> _Task details_
Each entry below should be reproduced character for character.

[Saved entries]
------------------------------------------------------------

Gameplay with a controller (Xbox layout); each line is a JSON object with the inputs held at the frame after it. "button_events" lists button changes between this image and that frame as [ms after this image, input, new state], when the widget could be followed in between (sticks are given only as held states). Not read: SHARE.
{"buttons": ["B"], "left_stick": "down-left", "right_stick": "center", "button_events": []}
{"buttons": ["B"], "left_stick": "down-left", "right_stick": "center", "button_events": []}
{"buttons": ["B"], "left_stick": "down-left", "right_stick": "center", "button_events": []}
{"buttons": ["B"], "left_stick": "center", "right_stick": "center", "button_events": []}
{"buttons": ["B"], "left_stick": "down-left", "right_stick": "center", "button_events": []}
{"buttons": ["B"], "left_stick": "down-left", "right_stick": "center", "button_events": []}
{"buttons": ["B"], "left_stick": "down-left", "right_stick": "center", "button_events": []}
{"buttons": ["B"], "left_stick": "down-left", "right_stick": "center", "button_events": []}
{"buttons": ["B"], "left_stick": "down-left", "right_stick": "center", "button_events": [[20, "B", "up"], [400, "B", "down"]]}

------------------------------------------------------------

> _Output of the exercise_
Gameplay with a controller (Xbox layout); each line is a JSON object with the inputs held at the frame after it. "button_events" lists button changes between this image and that frame as [ms after this image, input, new state], when the widget could be followed in between (sticks are given only as held states). Not read: SHARE.
{"buttons": ["B"], "left_stick": "down-left", "right_stick": "center", "button_events": []}
{"buttons": ["B"], "left_stick": "down-left", "right_stick": "center", "button_events": []}
{"buttons": ["B"], "left_stick": "down-left", "right_stick": "center", "button_events": []}
{"buttons": ["B"], "left_stick": "center", "right_stick": "center", "button_events": []}
{"buttons": ["B"], "left_stick": "down-left", "right_stick": "center", "button_events": []}
{"buttons": ["B"], "left_stick": "down-left", "right_stick": "center", "button_events": []}
{"buttons": ["B"], "left_stick": "down-left", "right_stick": "center", "button_events": []}
{"buttons": ["B"], "left_stick": "down-left", "right_stick": "center", "button_events": []}
{"buttons": ["B"], "left_stick": "down-left", "right_stick": "center", "button_events": [[20, "B", "up"], [400, "B", "down"]]}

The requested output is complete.